Dans un message publié sur X, le commandement des forces américaines en Europe annonce que »le département de la Justice et celui de la Sécurité intérieure des Etats-Unis, en coordination avec le département de la Guerre, ont annoncé aujourd’hui la saisie du M/V Bella-1 pour violation des sanctions américaines. Le navire a été saisi dans l’Atlantique Nord en vertu d’un mandat délivré par un tribunal fédéral américain, après avoir été suivi par le USCGC Munro [navire des gardes-côtes] ».

Dans un deuxième message sur X, le commandement des forces américaines en Europe ajoute que « Cette saisie s’inscrit dans le cadre de la proclamation du président des États-Unis visant les navires sanctionnés qui menacent la sécurité et la stabilité de l’hémisphère occidental. L’opération a été menée par des composantes du département de la Sécurité intérieure, avec le soutien du département de la Guerre, illustrant une approche mobilisant l’ensemble des administrations pour protéger le territoire national ».

La Russie avait auparavant envoyé « un sous-marin et d’autres moyens navals » pour escorter le pétrolier, a rapporté mardi le Wall Street Journal, citant des responsables américains anonymes. Une information également relayée par CBS News.

Mardi, le ministère russe des affaires étrangères a déclaré qu’il « suivait avec inquiétude » la poursuite du pétrolier par les États-Unis.
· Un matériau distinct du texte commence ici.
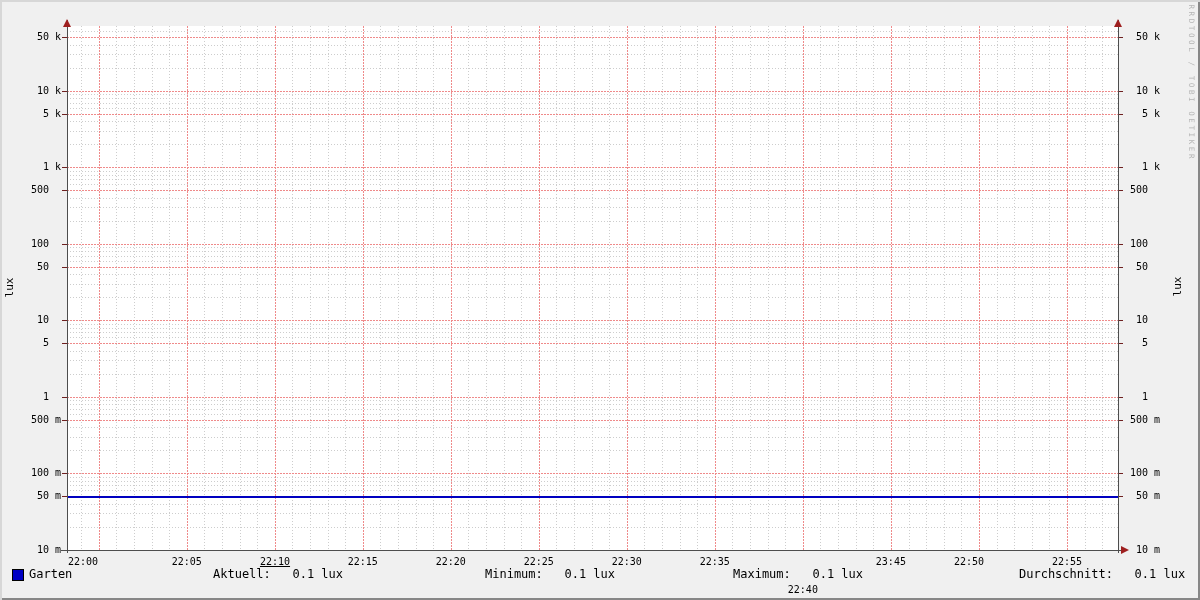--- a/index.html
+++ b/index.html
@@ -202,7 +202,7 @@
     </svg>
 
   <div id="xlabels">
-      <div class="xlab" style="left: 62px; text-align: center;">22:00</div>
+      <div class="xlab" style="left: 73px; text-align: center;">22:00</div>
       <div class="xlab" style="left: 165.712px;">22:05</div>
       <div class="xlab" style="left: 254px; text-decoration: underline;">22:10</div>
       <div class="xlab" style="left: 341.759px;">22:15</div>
Avant l’annonce de l’escorte, le ministère a déclaré aux médias d’État que le navire naviguait sous pavillon russe et qu’il se trouvait loin des côtes américaines.

« Pour des raisons qui nous échappent, le navire russe fait l’objet d’une attention accrue de la part des armées des États-Unis et de l’OTAN, attention qui est manifestement disproportionnée par rapport à son statut pacifique », a déclaré le ministère.

Flotte fantôme au service de Moscou

Anciennement connu sous le nom de « M/V Bella 1 », le pétrolier, aujourd’hui appelé « Marinera », a échappé pendant plusieurs jours an blocus partiel des États-Unis autour du Venezuela.

Selon CNN, le navire avait été sanctionné par les Etats-Unis en 2024 pour avoir opéré au sein d’une flotte fantôme de pétroliers transportant du pétrole illicite pour ses liens présumés avec l’Iran et le Hezbollah libanais.

Selon Washington, le pétrolier a transporté du pétrole pour la Russie, l’Iran et le Venezuela en violation des sanctions imposées par les États-Unis et d’autres pays.

La télévision américaine rapporte que les garde-côtes américains avaient déjà tenté d’arraisonner le pétrolier en décembre, sans succès.

Elle affirme également que durant sa fuite, l’équipage aurait »peint un drapeau russe sur sa coque, affirmant qu’il naviguait sous protection russe ». Le bateau aurait été rebaptisé par la suite, et Moscou aurait déposé une demande diplomatique officielle pour que les Etats-Unis cessent de le poursuivre.

Deux autres pétroliers, l’ »Hyperion » et le « Premier », sous sanctions américaines et qui ont émis un signal en mer des Caraïbes proche du Venezuela dans la semaine écoulée, sont également passés sous drapeau russe en décembre.